Using a Cup Information Sheet
Mealtimes are an important aspect of family life. Children begin to develop self-feeding skills from birth. Drinking from a cup is a complex task and takes a number of years to master. Between 2 and 4 months a baby will move it’s hands to the breast/bottle while feeding. Between 6 and 9 months a baby can hold a bottle in both hands. They can often drink from a cup if it is held and tipped for them. By 15 months a child can usually hold a cup with both hands and take a few sips without help. By 18 months they can use a straw and by 3 years a child can drink from a cup without a lid without spilling.
Hints and Tips
- It is important that your child is well positioned when they are learning any new skill. Initially ensure your child is well supported in a high chair or on your lap. You can use cushions or rolled up towels to help your child to stay sitting up straight in their high chair.
- As they grow it is important that their feet and back are supported so that they can use their hands freely. Whenever possible ensure that your child is sitting at a table. You could use a sturdy box under their feet and cushions on the chair to make sure they are well supported.
- Always set the dishes and utensils out in the same way to develop a routine and help your child locate items at each meal.
- Think about the cups you are using. Try a variety of cups with lids at the early stages and move towards using an open cup or beaker. Try a beaker/ cup with a rim. Sometimes using something heavier is easier, a beaker/cup with a weighted bottom can help. Use cups with handles (one or two). Avoid light plastic cups which are easily knocked over.
- Also think about how much liquid you put in the cup. Too little and your child will have to tip the cup and their head back. Too full and your child may be unable to control the flow of the liquid and any spill will be messy.

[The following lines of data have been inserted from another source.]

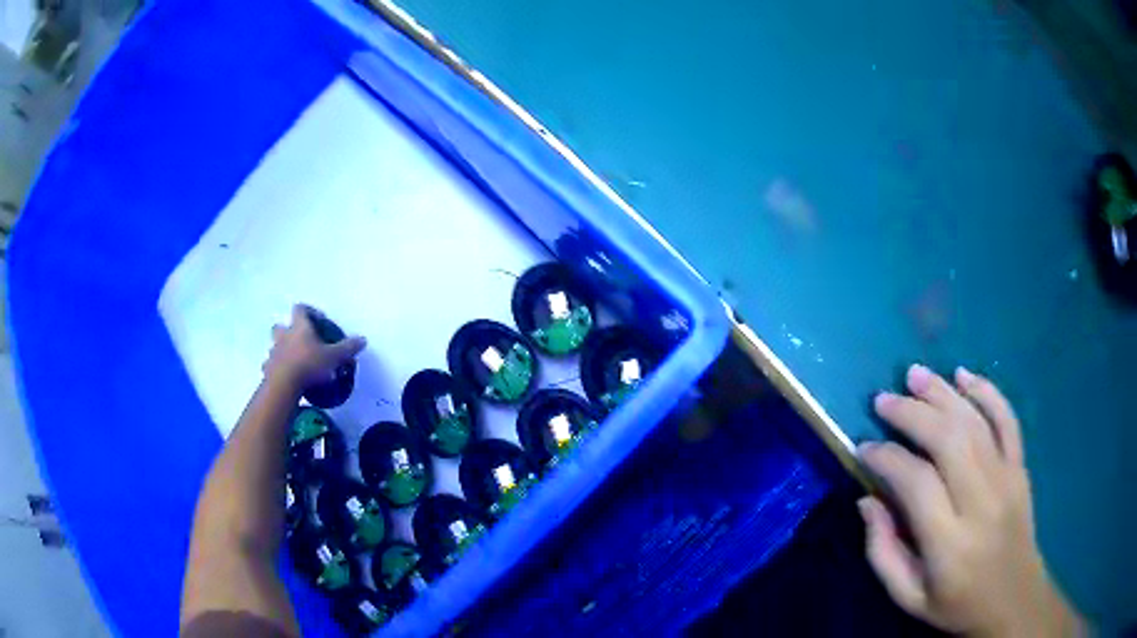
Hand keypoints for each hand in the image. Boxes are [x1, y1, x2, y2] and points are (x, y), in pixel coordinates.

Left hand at [263, 304, 366, 392]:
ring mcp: (274, 351)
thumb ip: (348, 347)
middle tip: (301, 340)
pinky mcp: (268, 368)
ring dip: (282, 350)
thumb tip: (363, 339)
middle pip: (281, 325)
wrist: (285, 384)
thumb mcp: (334, 356)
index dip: (309, 311)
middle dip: (288, 330)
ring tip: (294, 361)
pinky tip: (285, 376)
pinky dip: (276, 368)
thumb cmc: (310, 364)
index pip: (301, 309)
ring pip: (275, 345)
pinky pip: (270, 365)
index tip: (318, 320)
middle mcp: (284, 335)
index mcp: (299, 327)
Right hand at [858, 364, 1082, 636]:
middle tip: (883, 400)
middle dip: (912, 413)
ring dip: (943, 393)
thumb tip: (867, 501)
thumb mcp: (909, 597)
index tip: (864, 448)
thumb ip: (882, 552)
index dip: (887, 458)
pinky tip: (964, 375)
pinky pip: (1007, 419)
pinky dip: (987, 392)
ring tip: (914, 374)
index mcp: (949, 542)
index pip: (917, 482)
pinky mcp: (1020, 467)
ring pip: (975, 422)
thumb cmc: (956, 604)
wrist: (1012, 598)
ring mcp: (1007, 479)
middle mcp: (981, 502)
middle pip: (948, 440)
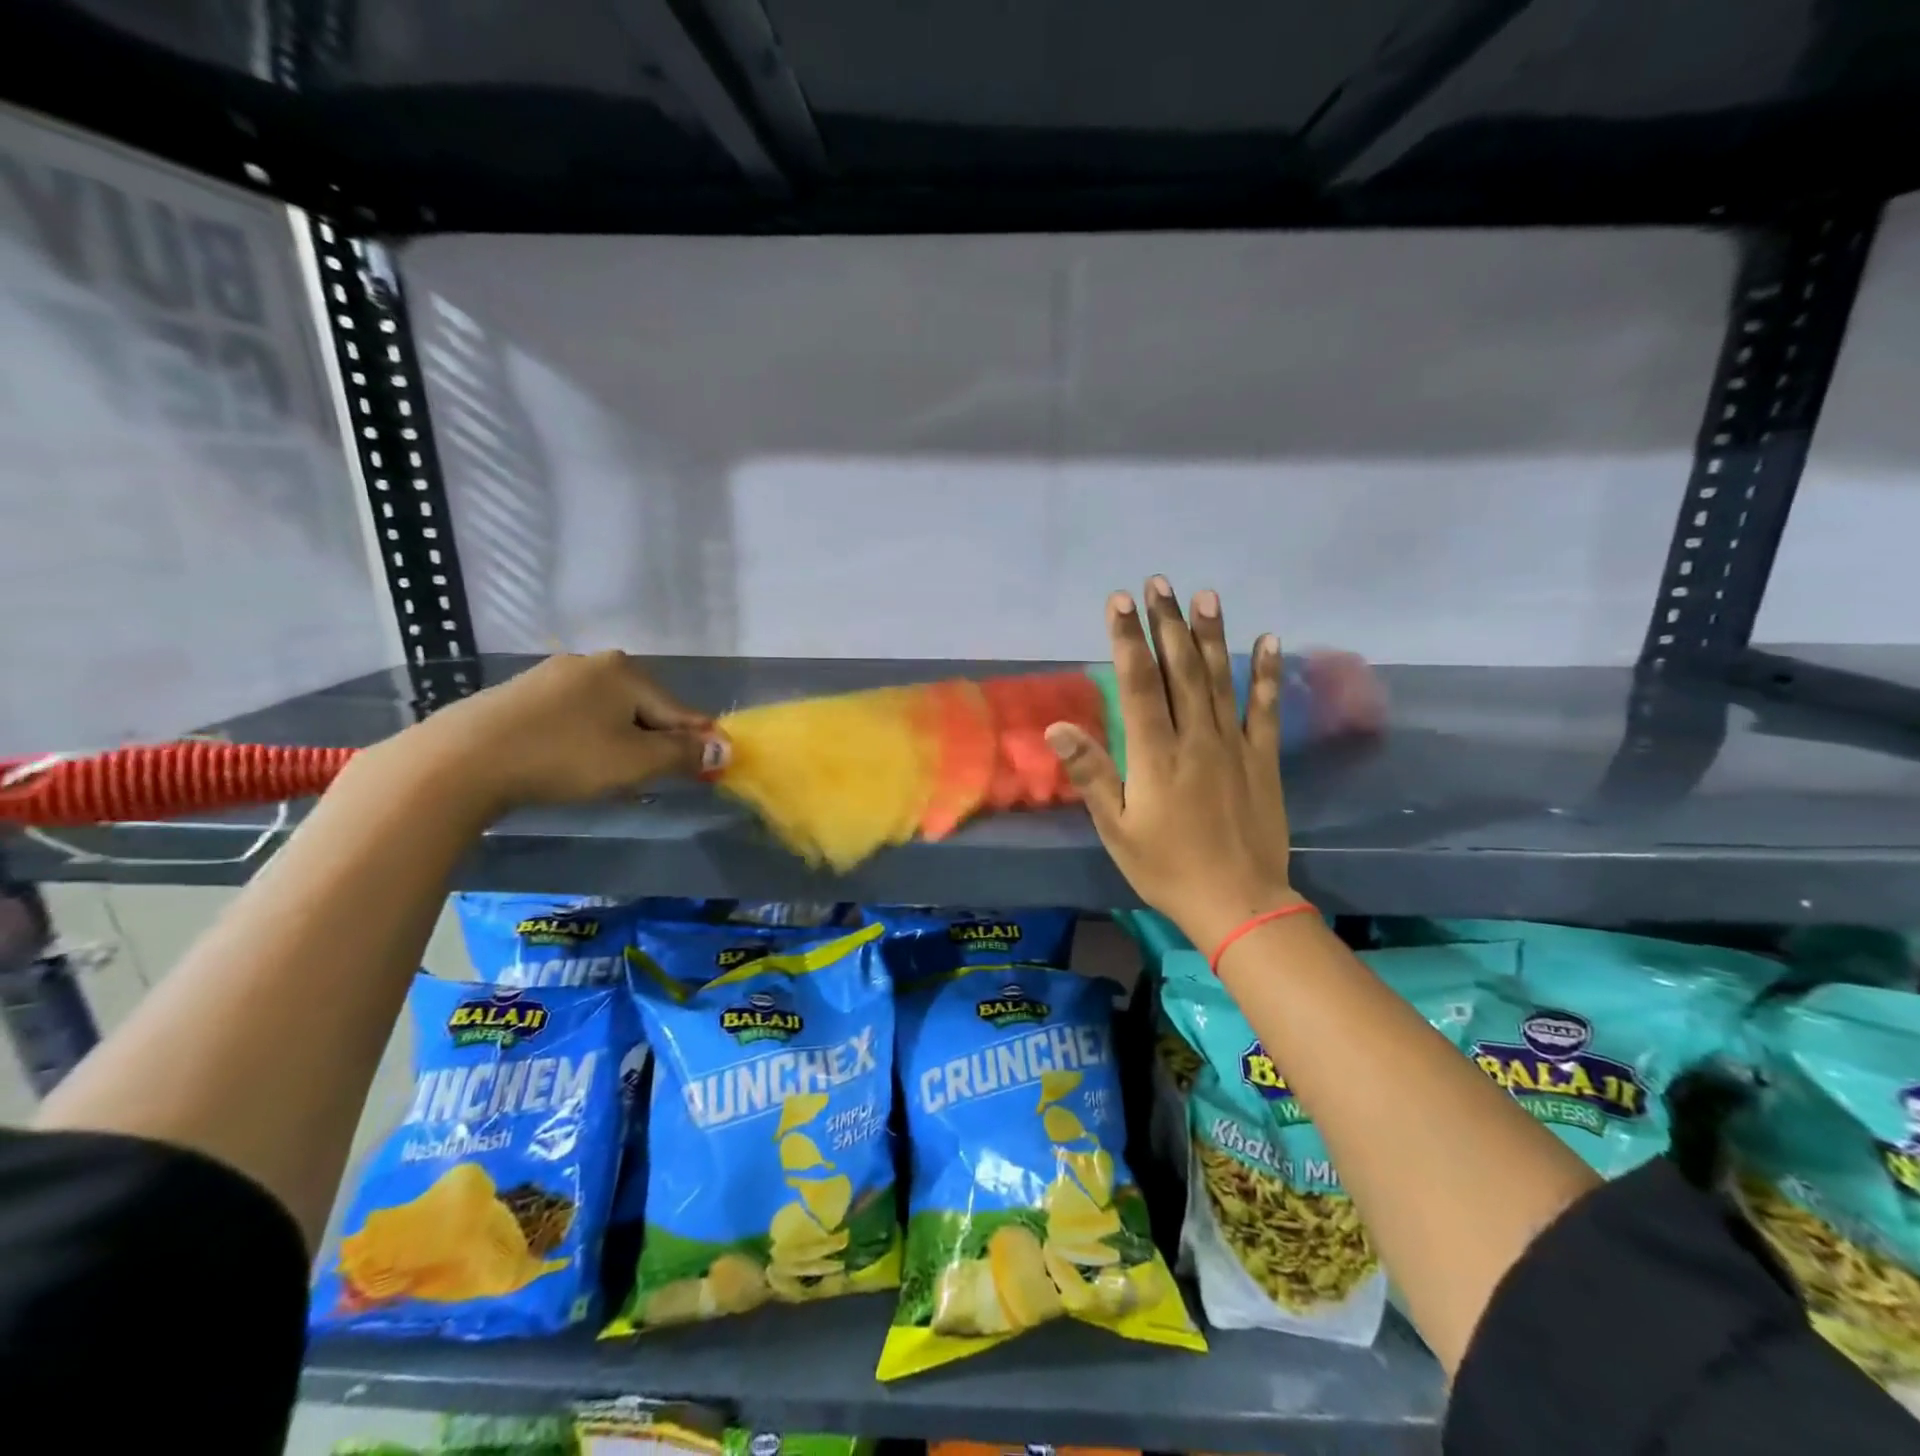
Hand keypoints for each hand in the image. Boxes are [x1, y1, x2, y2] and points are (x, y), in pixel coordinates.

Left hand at [399, 651, 726, 815]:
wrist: (462, 760)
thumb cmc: (565, 757)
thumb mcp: (636, 762)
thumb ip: (684, 754)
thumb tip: (725, 749)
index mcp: (627, 671)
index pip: (681, 711)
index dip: (699, 744)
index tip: (710, 772)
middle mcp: (594, 663)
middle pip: (644, 710)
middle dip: (655, 745)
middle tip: (651, 782)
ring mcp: (553, 675)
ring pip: (609, 715)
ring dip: (621, 745)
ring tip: (611, 780)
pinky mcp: (522, 694)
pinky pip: (575, 717)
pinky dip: (587, 741)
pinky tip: (573, 764)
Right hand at [1047, 578, 1301, 954]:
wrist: (1237, 902)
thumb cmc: (1165, 868)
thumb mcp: (1115, 828)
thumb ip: (1090, 774)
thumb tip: (1056, 727)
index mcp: (1155, 754)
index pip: (1139, 683)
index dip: (1128, 639)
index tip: (1120, 601)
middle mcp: (1195, 738)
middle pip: (1180, 669)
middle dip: (1166, 623)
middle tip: (1158, 582)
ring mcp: (1233, 745)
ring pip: (1219, 678)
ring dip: (1210, 634)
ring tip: (1204, 595)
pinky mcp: (1262, 758)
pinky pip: (1265, 708)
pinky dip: (1265, 673)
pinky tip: (1267, 640)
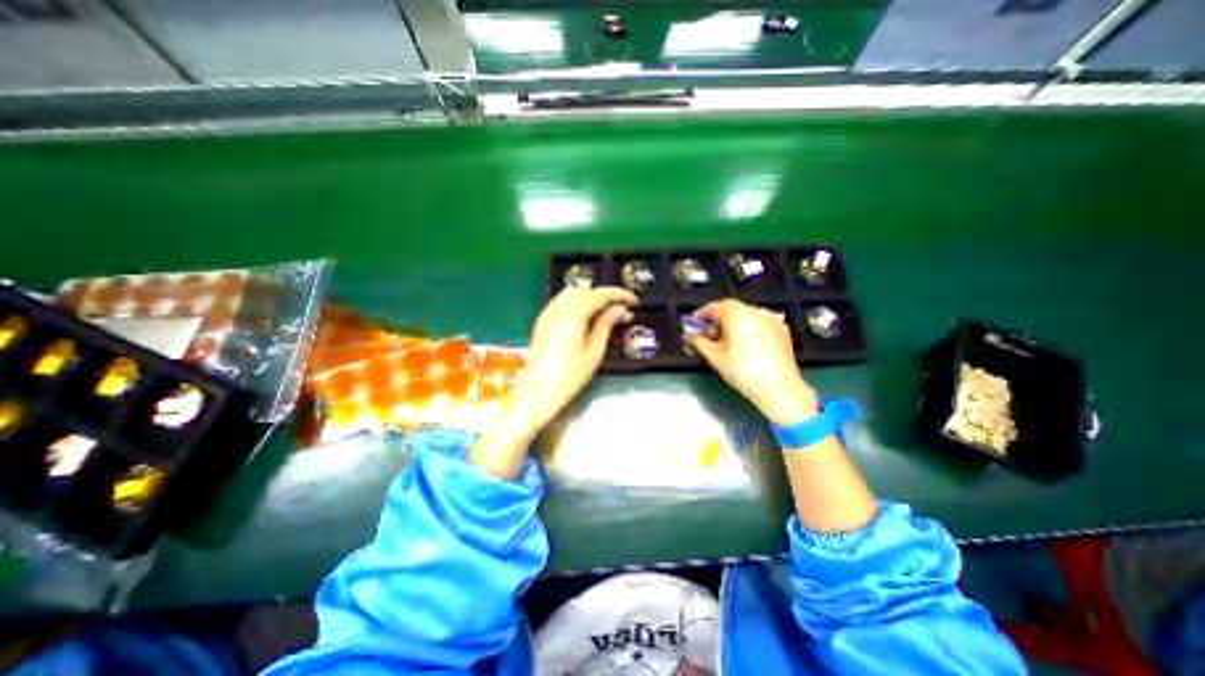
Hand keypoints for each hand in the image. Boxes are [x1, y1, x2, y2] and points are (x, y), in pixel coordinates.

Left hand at [509, 286, 638, 432]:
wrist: (540, 391)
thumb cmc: (570, 376)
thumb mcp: (594, 351)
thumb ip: (606, 325)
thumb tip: (619, 309)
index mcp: (572, 316)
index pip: (599, 295)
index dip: (619, 295)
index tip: (634, 301)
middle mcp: (557, 309)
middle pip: (585, 290)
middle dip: (604, 296)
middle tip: (620, 310)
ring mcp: (547, 314)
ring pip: (572, 293)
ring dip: (590, 297)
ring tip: (604, 313)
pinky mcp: (542, 321)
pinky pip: (561, 302)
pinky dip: (577, 303)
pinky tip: (585, 317)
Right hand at [686, 299, 819, 423]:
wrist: (779, 387)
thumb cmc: (742, 370)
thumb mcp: (714, 356)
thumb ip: (697, 341)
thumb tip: (687, 335)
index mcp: (736, 313)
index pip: (713, 307)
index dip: (700, 316)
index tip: (692, 326)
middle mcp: (754, 310)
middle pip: (729, 310)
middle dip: (716, 321)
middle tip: (706, 337)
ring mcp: (770, 319)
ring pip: (745, 317)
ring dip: (732, 325)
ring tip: (725, 344)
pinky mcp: (781, 329)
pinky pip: (758, 324)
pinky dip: (748, 330)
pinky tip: (745, 347)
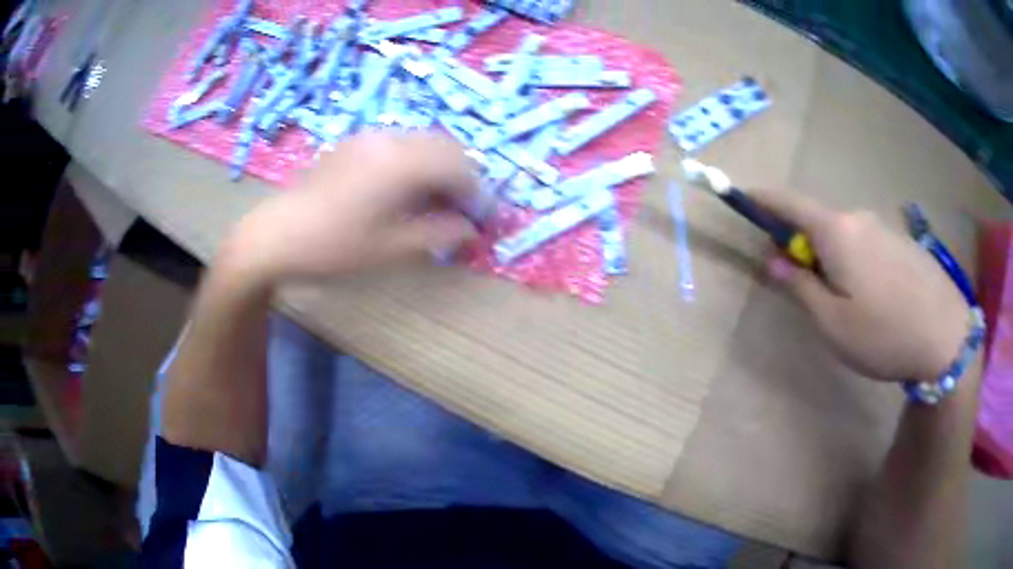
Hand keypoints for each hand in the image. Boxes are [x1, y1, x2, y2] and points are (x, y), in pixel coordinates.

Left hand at [219, 131, 480, 285]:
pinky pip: (401, 144)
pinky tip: (407, 189)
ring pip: (425, 142)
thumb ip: (440, 234)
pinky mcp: (355, 143)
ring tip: (438, 202)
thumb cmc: (334, 247)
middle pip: (447, 146)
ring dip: (441, 167)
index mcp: (403, 163)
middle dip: (464, 177)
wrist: (277, 235)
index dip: (480, 194)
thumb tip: (471, 230)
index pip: (461, 167)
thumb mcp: (392, 249)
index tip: (485, 222)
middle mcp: (391, 139)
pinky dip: (418, 162)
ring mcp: (371, 137)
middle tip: (465, 211)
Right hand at [751, 190, 969, 382]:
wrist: (945, 335)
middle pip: (819, 223)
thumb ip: (800, 288)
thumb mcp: (832, 323)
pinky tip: (876, 299)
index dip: (764, 200)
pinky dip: (858, 261)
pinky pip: (868, 244)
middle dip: (804, 246)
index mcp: (836, 232)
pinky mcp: (903, 243)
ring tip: (848, 304)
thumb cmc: (883, 333)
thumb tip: (775, 261)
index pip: (789, 204)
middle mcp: (859, 219)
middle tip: (807, 288)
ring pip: (846, 236)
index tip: (744, 197)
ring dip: (834, 258)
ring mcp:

- Take your time and be consistent. Learning a new skill takes time so persevere with giving support until you feel that the child is making progress.
- Practice, practice, practice! Give your child opportunities for practice every day.
- A good way to teach your child a new skill is to break down each task into small steps and teach them the last step first (this is called backward chaining). Once they can do the last step of the task, teach them the second last step, then the third last step and so on. For drinking from a cup the following steps may be appropriate.
- Put the cup to your child’s lip and tip. Your child has to take a sip from the cup.
- Put the cup to your child’s lip. Your child then tips the cup and takes a sip.
- Your child lifts the cup to their lip and then tips the cup to take a sip.
- Children learn in different ways so you might need to vary your approach. There are a number of ways in which you can help;
Physically assist your child - Use the hand-over-hand technique by letting your child grasp the cup while you put your hand over the top of their hand to guide them.
Show your child – do the task alongside your child.
Tell your child – talk your child through each step of the process.
- You can use each of these ways individually or any combination depending on what suits your child. Please be aware that some children cannot look and listen at the same time so limit the amount of information you give.
Ways to physically assist your child using a cup
- Your child can hold onto your hand as the cup is brought to their mouth.
- Hand-over-hand – your child grasps the cup while you put their hand over the top of your child’s hand.
- Your child grasps the cup whilst you hold the bottom to guide the movement.
- Your child grasps the cup while you help the child by supporting and guiding from the elbow.
- You can also practice using a cup during other activities e.g. during pretend play, during craft activities, water or sand play etc. Give your child the opportunity to practice pouring and making drinks. Use smaller bottles and small jugs etc.